Telecom product company Subex has managed to come out of its troubled past by reducing its debt, tweaking its business model and looks to grow revenues .
Subex has managed to convert ₹447 crore of FCCBs, out of a total of ₹492 crore, making it almost a debt-free company after 4 years. The company has managed to do this before the bonds mature, in March 2017.
The Bengaluru-based company had allotted equity shares in tranches to cover its FCCBs issued over a period of time. In July 2012, Subex had issued secured bonds worth $127.721 million, which was supposed to mature in July 2017 at a conversion price of ₹22.79 per share and an interest rate of 5.7 per cent. Of this, bonds worth $36.3 million were to be mandatorily converted into equity shares at a conversion price of ₹22.79 per share.

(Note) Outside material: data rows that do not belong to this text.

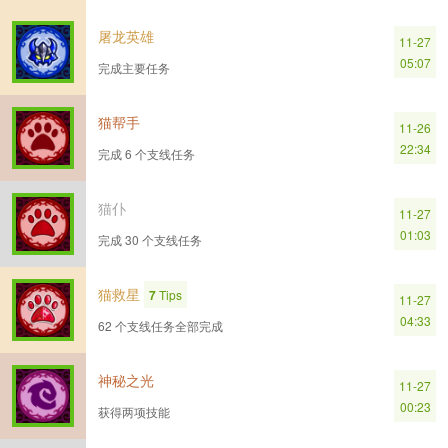
屠龙英雄
11-27
05:07
完成主要任务
猫帮手
11-26
22:34
完成 6 个支线任务
猫仆
11-27
01:03
完成 30 个支线任务
猫救星
7
Tips
11-27
04:33
62 个支线任务全部完成
神秘之光
11-27
00:23
获得两项技能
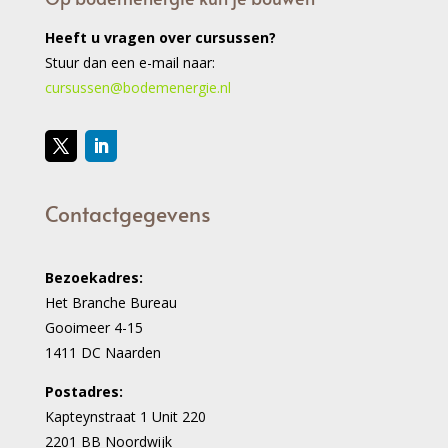
Heeft u vragen over cursussen?
Stuur dan een e-mail naar:
cursussen@bodemenergie.nl
Contactgegevens
Bezoekadres:
Het Branche Bureau
Gooimeer 4-15
1411 DC Naarden
Postadres:
Kapteynstraat 1 Unit 220
2201 BB Noordwijk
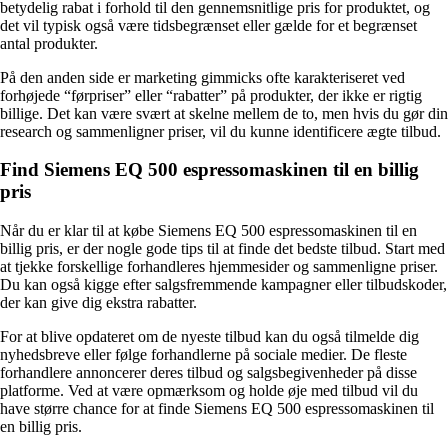
betydelig rabat i forhold til den gennemsnitlige pris for produktet, og
det vil typisk også være tidsbegrænset eller gælde for et begrænset
antal produkter.
På den anden side er marketing gimmicks ofte karakteriseret ved
forhøjede “førpriser” eller “rabatter” på produkter, der ikke er rigtig
billige. Det kan være svært at skelne mellem de to, men hvis du gør din
research og sammenligner priser, vil du kunne identificere ægte tilbud.
Find Siemens EQ 500 espressomaskinen til en billig
pris
Når du er klar til at købe Siemens EQ 500 espressomaskinen til en
billig pris, er der nogle gode tips til at finde det bedste tilbud. Start med
at tjekke forskellige forhandleres hjemmesider og sammenligne priser.
Du kan også kigge efter salgsfremmende kampagner eller tilbudskoder,
der kan give dig ekstra rabatter.
For at blive opdateret om de nyeste tilbud kan du også tilmelde dig
nyhedsbreve eller følge forhandlerne på sociale medier. De fleste
forhandlere annoncerer deres tilbud og salgsbegivenheder på disse
platforme. Ved at være opmærksom og holde øje med tilbud vil du
have større chance for at finde Siemens EQ 500 espressomaskinen til
en billig pris.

Further, due to this conversion, an interest payable component of ₹104 crore which was earmarked, has now reversed and no longer needs to be paid, the company said in a statement.
This development coincided with its annual results. Subex reported revenues of ₹323 crore in the 2016 fiscal, 10 per cent down when they posted revenues of ₹359 crore in 2015 fiscal. Net profits for 2016 came in at ₹10 crore, down when compared to ₹58 crore in 2015 fiscal.
Talking to BusinessLine , Surjeet Singh, Managing Director & CEO, said that with the debt almost taken care of, the company will look to aggressively invest and opens up strategic opportunities in its business. Subex provides technology to global telcos such as Telstra to help them improve their operational efficiency and get more revenues from subscribers.
Singh is confident that in the 2017 fiscal, Subex, with a project pipeline of $150 million in total contract value, largely due to the fact that it is discarding its software licence model to that of managing a telco’s platform.
“We knew where to go but had this balance-sheet overhang,” said Singh, adding that with $13 million in operating cash and operating margins of 23 per cent will help fuel growth forward.